- Bicycle Culture by Design: Now and Then You Get Surprised

Erik Griswold, one of our team members here at Copenhagenize, found some retro photos of Copenhagen. More specifically, Frederiksberg. Even more specifically, my front door. I promptly went out and took photos from the same angle. The couple of steps at the bottom right of the 1960s photo, below, are the main door to my building. Interesting to learn that back then I would have had the penthouse flat, because since then someone added some floors. What I find most interesting is the comparison of the two photos. While it is certainly true that road space and parking for cars were removed in Copenhagen to reestablish the bicycle infrastructure back in the early 1980s, it’s plain to see that space - on certain streets - was reclaimed from other sources, as well. Look at the paving stones outside my door in the modern photo, at right. There’s some asphalt and then two rows of paving stones. In the vintage photo, the sidewalk is four paving stones wide, narrowing a bit in the distance because of car parking. Nevertheless, the sidewalks were much wider. As a daily user of this sidewalk, I’d like that width back, please. You can see that the space for the cycle track was taken from a combination of the sidewalk space and the car parking.

Shrinking sidewalks are hardly an unusual phenomenon. They shrunk all over the world with the advent of car culture. Space was needed and sidewalks were traditionally, in many cities, very wide. In my city, there are places where they are now obscenely narrow, as we wrote about recently.

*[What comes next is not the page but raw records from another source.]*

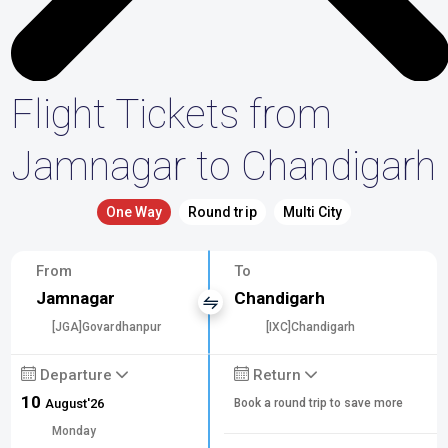
Flight Tickets from
Jamnagar to Chandigarh
One Way
Round trip
Multi City
From
To
Jamnagar
Chandigarh
[JGA]Govardhanpur
[IXC]Chandigarh
Departure
Return
10
August'26
Book a round trip to save more
Monday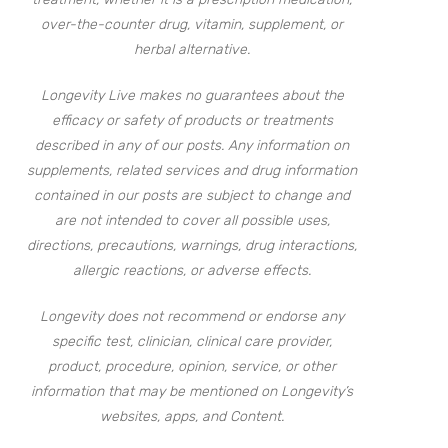
over-the-counter drug, vitamin, supplement, or
herbal alternative.
Longevity Live makes no guarantees about the
efficacy or safety of products or treatments
described in any of our posts. Any information on
supplements, related services and drug information
contained in our posts are subject to change and
are not intended to cover all possible uses,
directions, precautions, warnings, drug interactions,
allergic reactions, or adverse effects.
Longevity does not recommend or endorse any
specific test, clinician, clinical care provider,
product, procedure, opinion, service, or other
information that may be mentioned on Longevity’s
websites, apps, and Content.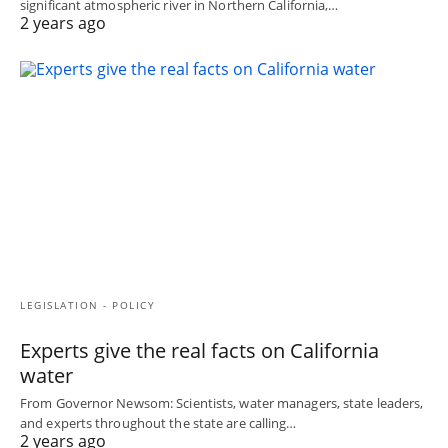
significant atmospheric river in Northern California,…
2 years ago
LEGISLATION - POLICY
Experts give the real facts on California
water
From Governor Newsom: Scientists, water managers, state leaders,
and experts throughout the state are calling…
2 years ago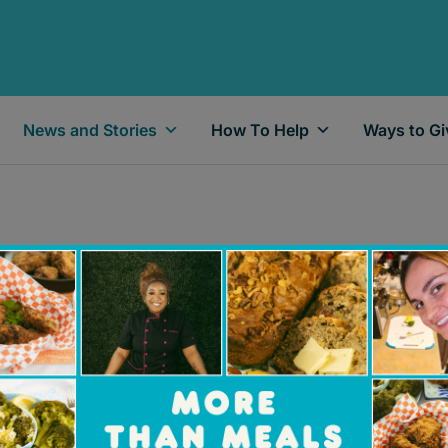
News and Stories
How To Help
Ways to Gi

Although it’s harder to see, it does however look like the sidewalk on the left side of the street is about the same. Doesn’t mean it wasn’t expropriated for car space - just means it was probably done earlier. It would be brilliant if those trams were still rolling up and down the street, though. But despite the fact that cities all over Europe are establishing or reestablishing tramway networks, no politician in Copenhagen is in that modern loop.